Your structural warranty provider or architect/surveyor engaged to provide a certificate acceptable to your mortgage company will insist on a ventilation gap behind the timber cladding which should be a minimum of 19mm (but I would recommend 25mm). Low and high level ventilation is required, behind the allowing cladding, the enabling free flow it to of dry air out after having been exposed to rain or snow; this will also improve the lifespan of the cladding. Particular care has to be taken above and below window and door openings to ensure adequate low and high level ventilation is provided at these points. Anti-insect/ vermin mesh should be fitted at both the low and high ventilation points.
Detailing at Openings
As with all forms of cladding, the devil is in the detail at perforations or changes of direction in the cladding and it is imperative that you/your architect/ cladding supplier agree the details for these areas so that the correct materials are supplied accordingly. Do ensure that the tradespeople employed to fit the cladding are given a copy of the details and advised that they have to be strictly followed.

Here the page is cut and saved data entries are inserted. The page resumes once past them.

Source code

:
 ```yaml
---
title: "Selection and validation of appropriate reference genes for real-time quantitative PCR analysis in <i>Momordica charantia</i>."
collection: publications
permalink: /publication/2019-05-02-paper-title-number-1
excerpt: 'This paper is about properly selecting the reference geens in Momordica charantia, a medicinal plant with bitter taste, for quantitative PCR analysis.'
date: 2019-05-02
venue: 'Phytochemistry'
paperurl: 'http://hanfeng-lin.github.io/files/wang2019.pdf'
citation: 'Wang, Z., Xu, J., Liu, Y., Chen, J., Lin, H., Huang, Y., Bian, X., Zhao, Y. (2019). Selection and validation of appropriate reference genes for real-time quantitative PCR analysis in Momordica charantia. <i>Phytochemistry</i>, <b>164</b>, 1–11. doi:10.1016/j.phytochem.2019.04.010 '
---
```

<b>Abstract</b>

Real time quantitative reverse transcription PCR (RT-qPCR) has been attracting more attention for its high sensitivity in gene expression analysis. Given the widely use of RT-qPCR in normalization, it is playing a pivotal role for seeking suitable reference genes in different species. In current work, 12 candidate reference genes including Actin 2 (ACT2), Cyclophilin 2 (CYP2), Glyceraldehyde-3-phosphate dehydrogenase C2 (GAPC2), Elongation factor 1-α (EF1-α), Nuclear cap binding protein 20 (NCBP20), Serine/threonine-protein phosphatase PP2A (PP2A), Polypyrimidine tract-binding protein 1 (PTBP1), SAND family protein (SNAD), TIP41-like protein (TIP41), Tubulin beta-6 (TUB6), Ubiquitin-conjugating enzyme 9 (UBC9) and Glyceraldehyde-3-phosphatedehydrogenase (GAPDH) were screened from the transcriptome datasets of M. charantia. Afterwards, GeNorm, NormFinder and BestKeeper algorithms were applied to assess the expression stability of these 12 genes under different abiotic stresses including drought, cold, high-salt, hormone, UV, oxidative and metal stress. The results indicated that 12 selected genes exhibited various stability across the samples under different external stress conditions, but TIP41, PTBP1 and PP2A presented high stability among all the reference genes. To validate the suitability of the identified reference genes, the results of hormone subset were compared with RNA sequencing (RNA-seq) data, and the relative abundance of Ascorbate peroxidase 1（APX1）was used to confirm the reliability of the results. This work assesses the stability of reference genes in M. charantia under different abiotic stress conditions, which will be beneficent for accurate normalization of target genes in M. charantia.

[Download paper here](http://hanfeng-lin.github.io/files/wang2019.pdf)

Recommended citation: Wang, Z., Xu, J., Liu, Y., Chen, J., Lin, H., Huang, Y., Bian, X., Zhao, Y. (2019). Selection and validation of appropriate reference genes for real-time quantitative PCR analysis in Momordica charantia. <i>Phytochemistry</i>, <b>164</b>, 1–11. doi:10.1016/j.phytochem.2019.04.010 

How the timber cladding is fixed is fundamental to its long-term performance both in terms of appearance and durability. In my experience, a large percentage of detrimental issues with cladding are due to the timbers being incorrectly fixed. I would recommend using the best available grade of stainless steel nails/ screws in order to eliminate corrosive leaching, which is very unsightly and can completely spoil the look of the cladding. It is important that the nail/ screw is not overdriven into the board, as this will produce a ‘ bullet-hole’ effect which may compromise the durability of the board; ideally the head of the nail/screw should finish flush to the timber preventing water ingress at the point of fixing. Screw fixing generally gives a better end result as more care is taken in positioning and finishing the screw head flush with the timber surface. In order to prevent splitting at the board ends, pre-drilling is recommended for certain species of timber, or alternatively you could use one of the proprietary screws on the market that boast no pre-drilling being necessary due to their unique design, thus saving time on site.
Horizontal and Vertical Cladding
For horizontal cladding for timber frame and masonry builds, vertical regularised treated timber battens, a minimum 25 x 50mm (forming a 25mm ventilation cavity), should be fixed at a maximum of 600mm centres to which the timber cladding is then fixed. Boards should always be joined on a vertical batten, with the joints being staggered. The bottom edge of the bottom board should be chamfered to allow water to run off freely. The same goes for vertical cladding, except that horizontal battens, a minimum 25 x 50mm at a maximum of 600mm centres, are then fixed to the vertical battens and in turn the timber cladding is fixed. Vertical cladding should always be fixed with the growth rings pointing downwards and the bottom edge of the boards should again be chamfered to allow water to run off freely. Cladding should ideally be kept 300mm above the finished ground level and never less than 150mm, to avoid ‘splash staining’ caused by heavy rainfall on bare soil and moisture absorption by the cladding when there is excessive snowfall.